John MacArthur Under Fire for Questioning Mental Health Diagnosis: “There’s no such thing as PTSD”
Pastor John MacArthur of Grace Community Church has come under fire for comments he made questioning the mental health diagnosis of Obsessive Compulsive Disorder (OCD) and Post Traumatic Stress Disorder (PTSD), suggesting that at least in the latter, it is being clinically defined and pushed to give Big Pharma an excuse to make money off medicating for it.
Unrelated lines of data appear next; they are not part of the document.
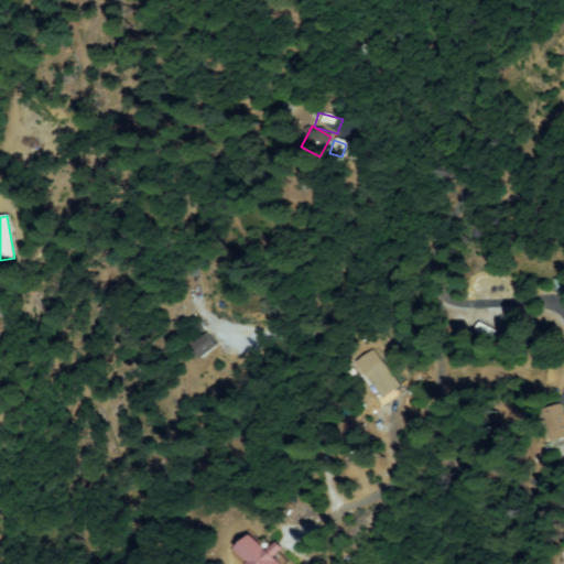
[(481,324),(498,334),(494,342),(477,331),(481,324)]
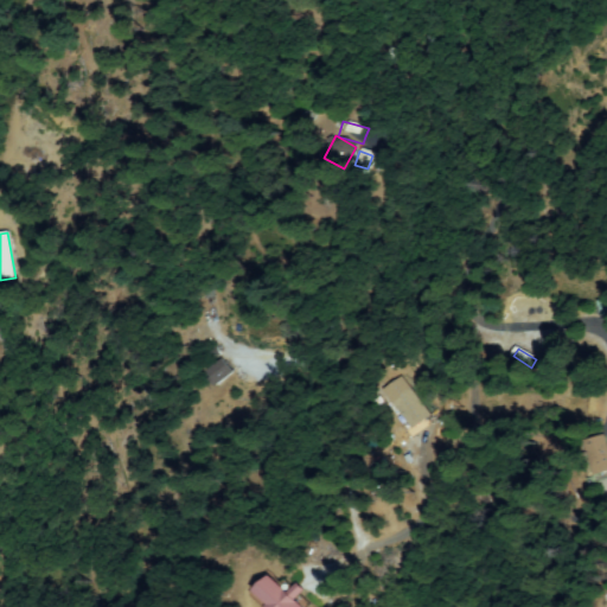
[(235,375),(219,387),(209,372),(225,360),(235,375)]
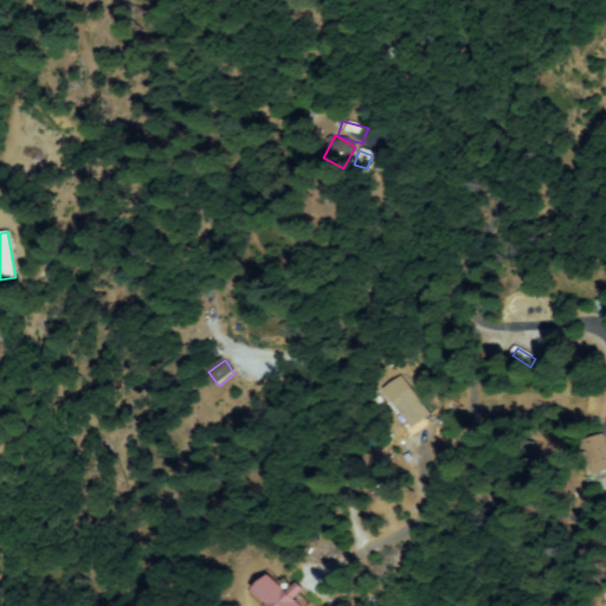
[(382,389),(397,378),(427,417),(412,427),(382,389)]
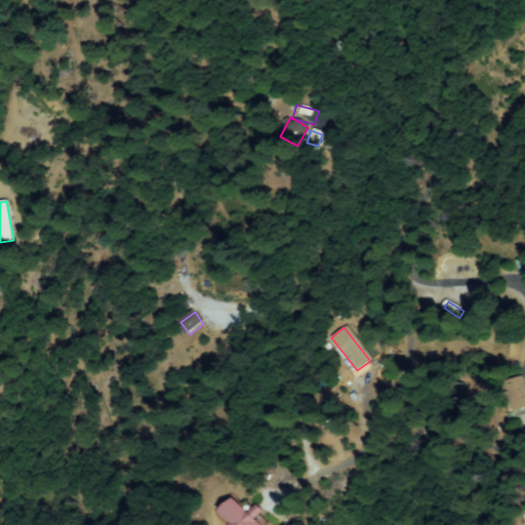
[(522,377),(524,388),(524,408),(515,411),(507,381),(522,377)]
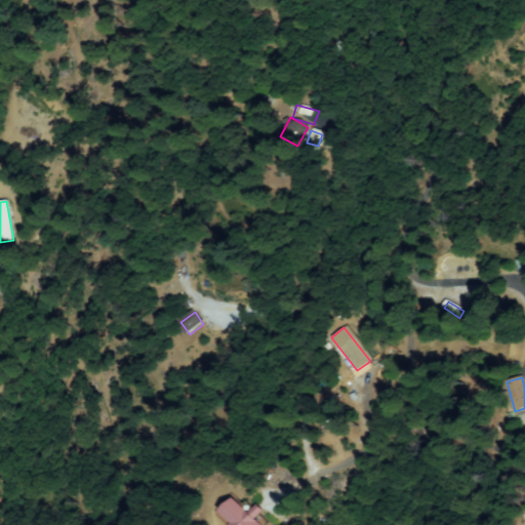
[(235,524),(236,523),(225,519),(232,500),(260,512),(256,521),(266,524),(235,524)]
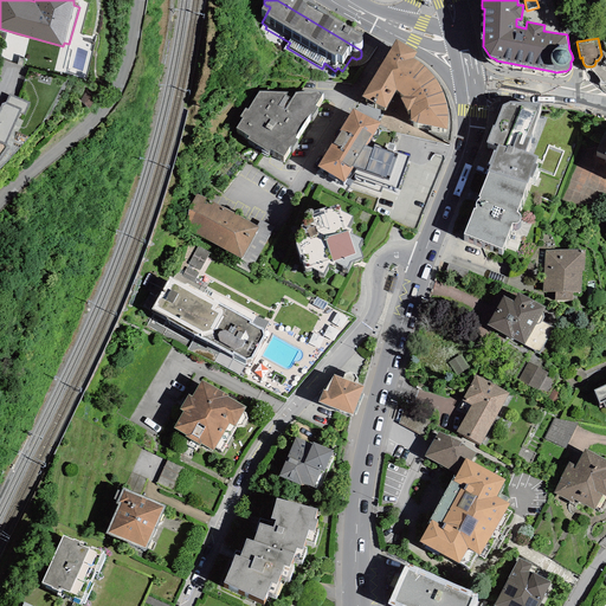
[(417,66),(395,52),(361,108),(386,123),(395,104),(404,111),(400,113),(407,126),(411,124),(410,139),(446,146),(447,139),(446,130),(446,121),(439,102),(433,91),(429,85),(421,79),(413,73),(417,66)]
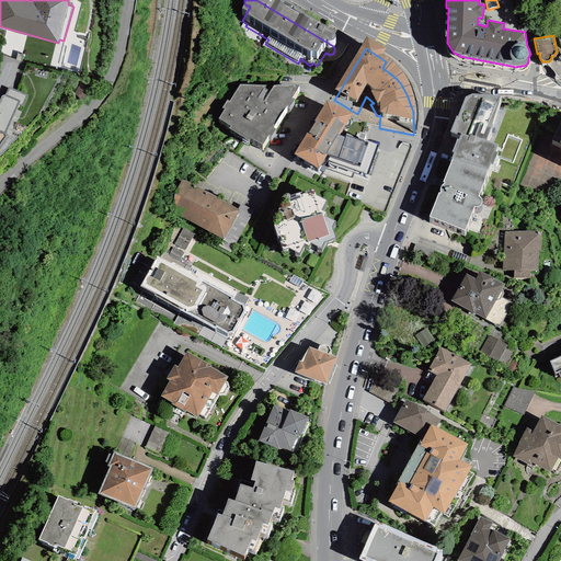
[(27,100),(9,90),(4,99),(1,100),(0,103),(0,148),(7,138),(19,110),(23,111),(27,100)]
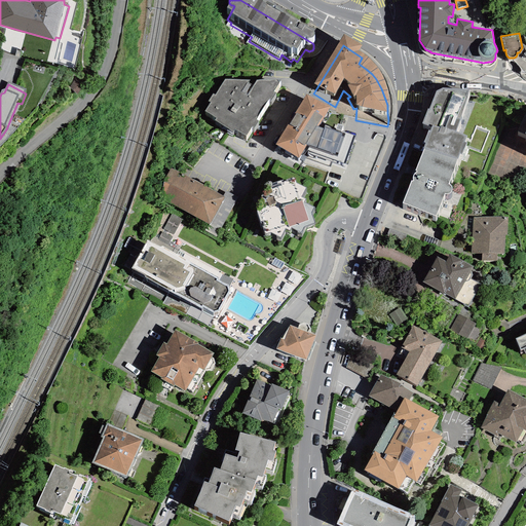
[(423,148),(424,149),(456,159),(457,159),(460,154),(461,154),(466,143),(464,142),(466,136),(456,132),(460,119),(468,89),(443,87),(436,91),(428,109),(427,109),(422,123),(428,125),(428,124),(433,125),(429,130),(428,130),(423,142),(425,143),(423,148)]
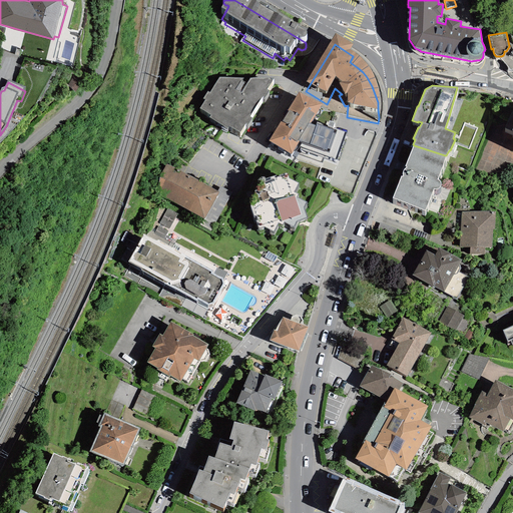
[(205,109),(199,117),(211,124),(209,126),(227,139),(228,136),(239,143),(245,135),(247,136),(252,129),(249,128),(262,108),(265,109),(269,103),(267,101),(274,90),(248,88),(246,92),(244,90),(243,92),(240,90),(243,87),(219,87),(210,102),(207,100),(203,107),(205,109)]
During a recent Q & A panel at the ‘For the Valley’ conference , which also featured Jonny Ardavanis, Costi Hinn, and Scott Ardavanis, MacArthur shared:
I was reading a book, an interesting book, called A Profession Without Reason. It’s a book that shows basically- this is pretty shocking to some of you- that psychiatry and psychology is finally admitting the noble lies that they’ve been telling for the last hundred years. And the major noble lie is there is such a thing as mental illness.
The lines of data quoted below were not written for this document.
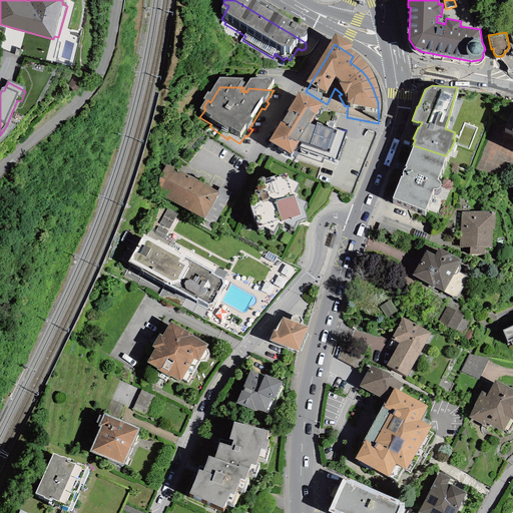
[(322,117),(299,102),(269,151),(292,165),(298,155),(297,154),(309,135),(310,136),(315,128),(322,117)]
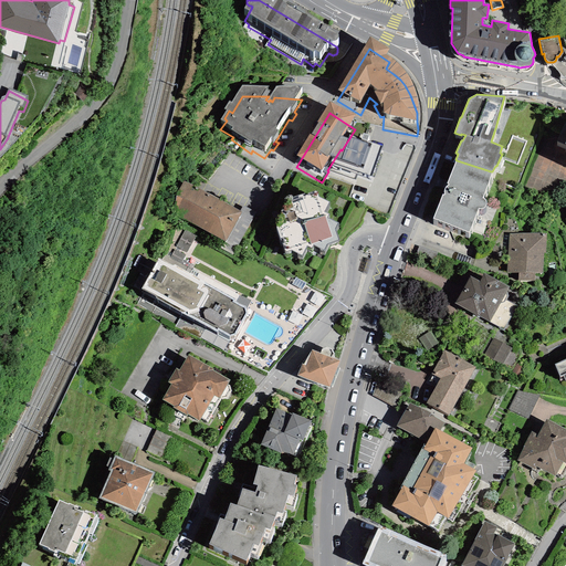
[(363,148),(347,142),(342,150),(341,149),(327,170),(328,171),(371,187),(381,157),(367,152),(369,148),(364,146),(363,148)]
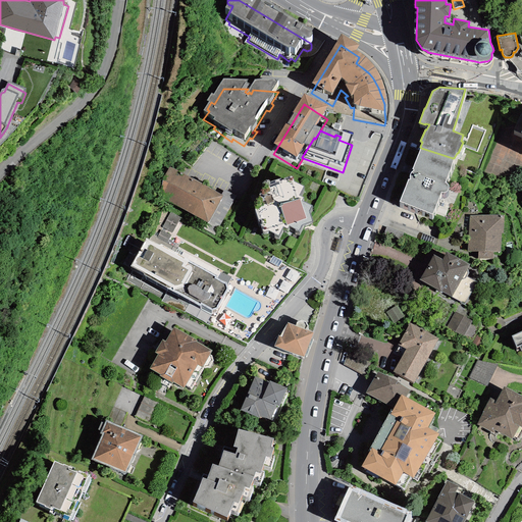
[(444,183),(453,158),(421,148),(412,168),(414,171),(411,172),(410,173),(410,175),(410,177),(410,179),(408,179),(399,201),(432,214),(440,192),(442,192),(444,192),(446,192),(447,190),(448,189),(448,188),(448,186),(448,185),(447,184),(444,183)]
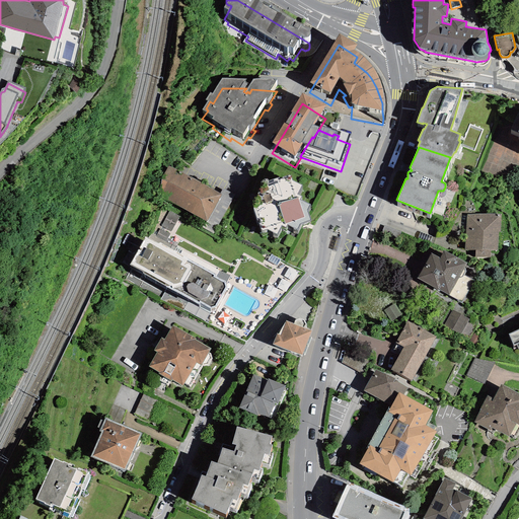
[(218,200),(168,170),(161,181),(158,201),(206,227),(221,201),(218,200)]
Now this isn’t new. You have Thomas Szasz back in the 1950s writing a book (who was a psychiatrist) on the myth of mental illness. There’s no such thing as PTSD, there’s no such thing as OCD, there’s no such thing as ADHD. Those are noble lies to basically give the excuse to, in the end of the day, to medicate people. And Big Pharma is in charge of a lot of that.
If you understand, take PTSD for example, what that really is is grief. You were fighting a war, you lost your buddies, you have a certain amount of survival guilt because you made it back (and) they didn’t. How do you deal with grief? Grief is a real thing. But grief is part of life.
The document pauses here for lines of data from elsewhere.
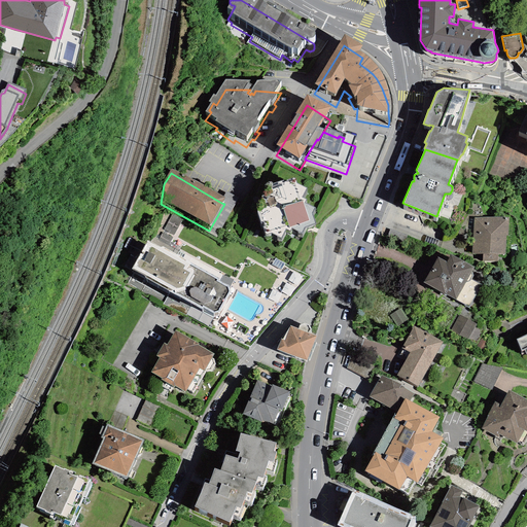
[(293,190),(267,197),(266,198),(264,201),(265,208),(259,209),(257,217),(256,219),(256,222),(265,246),(267,247),(271,245),(281,250),(285,242),(290,244),(291,241),(302,246),(305,241),(315,239),(312,227),(315,221),(305,215),(307,213),(302,210),(307,201),(296,197),(295,191),(293,190)]
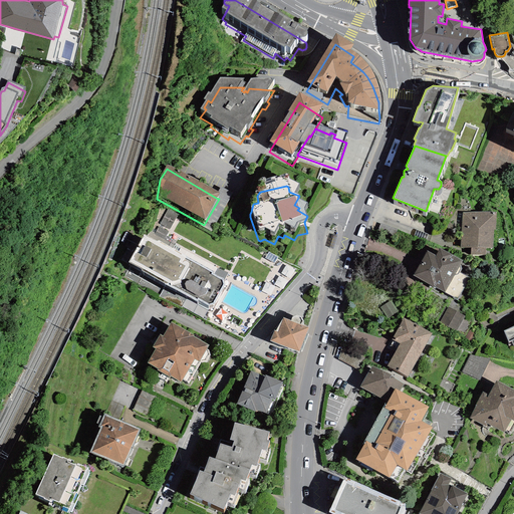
[(221,190),(216,198),(219,199),(204,225),(202,229),(211,234),(232,197),(221,190)]
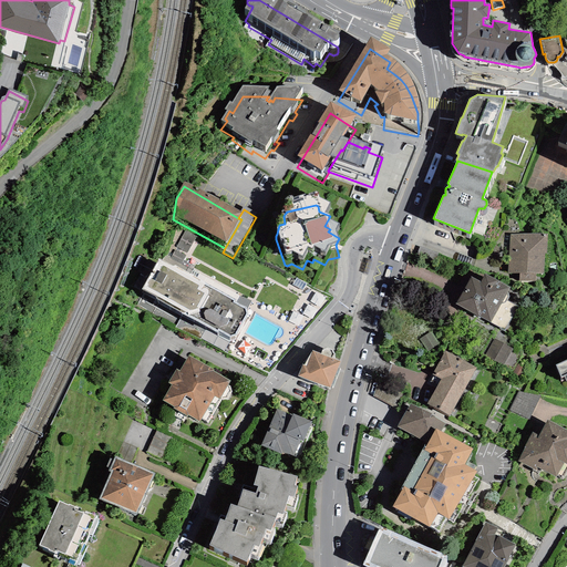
[(548,234),(511,235),(507,274),(519,272),(519,281),(536,281),(536,274),(544,275),(545,254),(547,254),(548,234)]
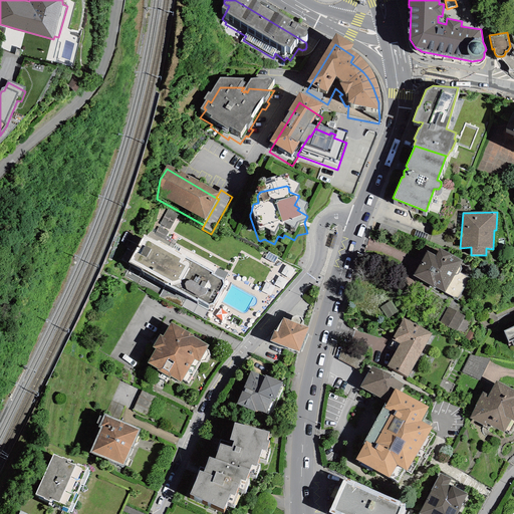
[(332,236),(328,249),(333,250),(337,238),(332,236)]
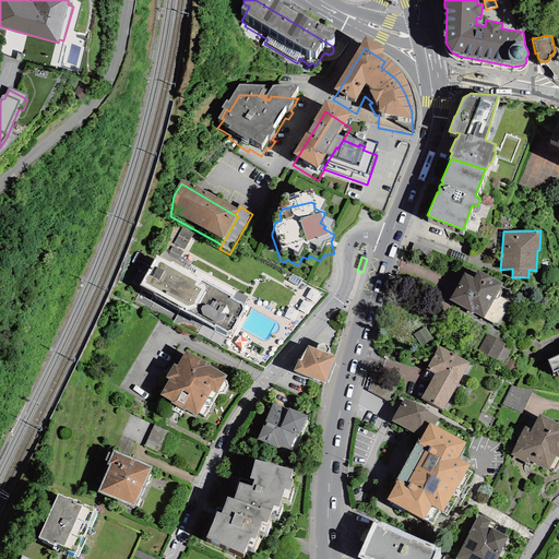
[(170,277),(155,268),(140,298),(153,305),(154,307),(175,319),(173,324),(198,337),(200,333),(214,341),(215,339),(227,346),(232,345),(245,322),(242,317),(232,310),(233,308),(173,275),(170,277)]
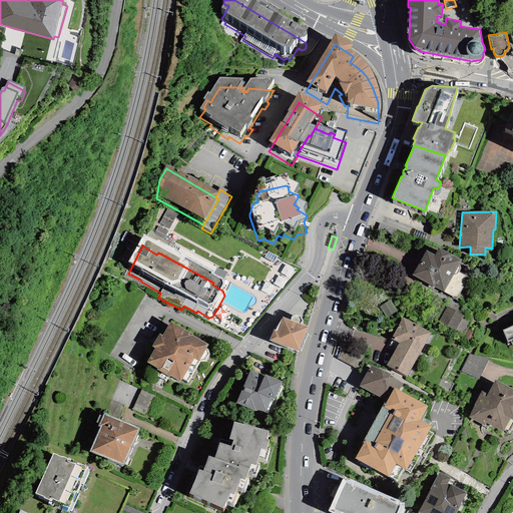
[(426,250),(413,275),(444,293),(456,299),(468,277),(456,271),(462,261),(439,247),(435,254),(426,250)]
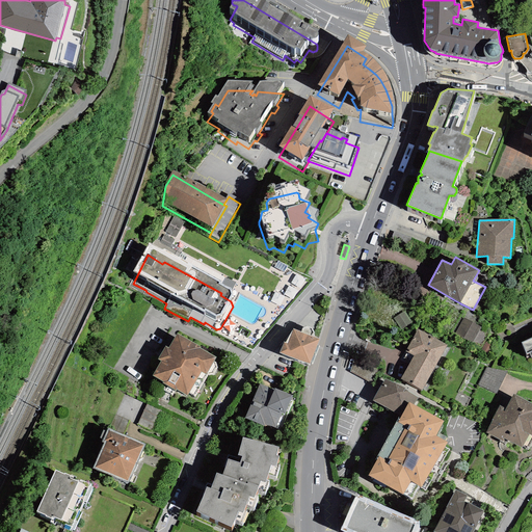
[(480,327),(463,318),(455,334),(472,343),(480,327)]
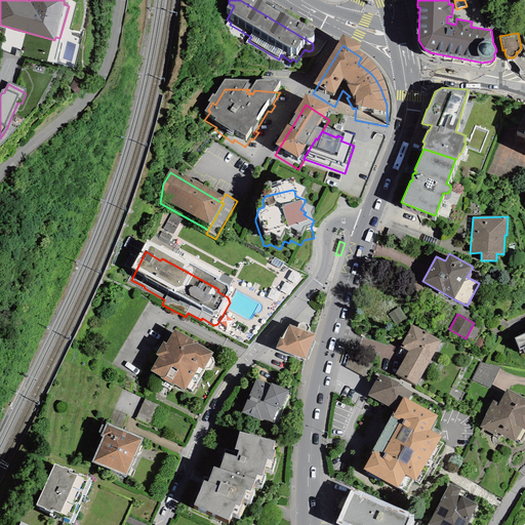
[(440,340),(412,325),(401,347),(408,351),(395,374),(415,386),(440,340)]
And if you can’t navigate grief, you can’t live life. But if you clinically define that, you can give them a pill, a series of medications, and they end up in LA homeless on the sidewalk.
MacArthur has been critical in the past of much of the discussion and treatment of *some* mental illness and afflictions, previously noting that “more mental illness and a lot more aberrant and abnormal behavior can be attributed to demonic work than we ever imagine” and “I do believe that much of mental illness is a result of demonic and satanic activity, but it’s hard to just isolate it because it’s a result of sin. It’s a result of willful choices made by human beings, and it certainly involves Satan, and if we knew the truth we would know that standard psychological answers don’t solve that problem.”
While he does have his supporters praising him for his assessment, the vast majority of the discussion so far that we’ve seen has been largely critical, including from many people who say they are supporters and fans of MacArthur, but believe he’s missed the mark with this one.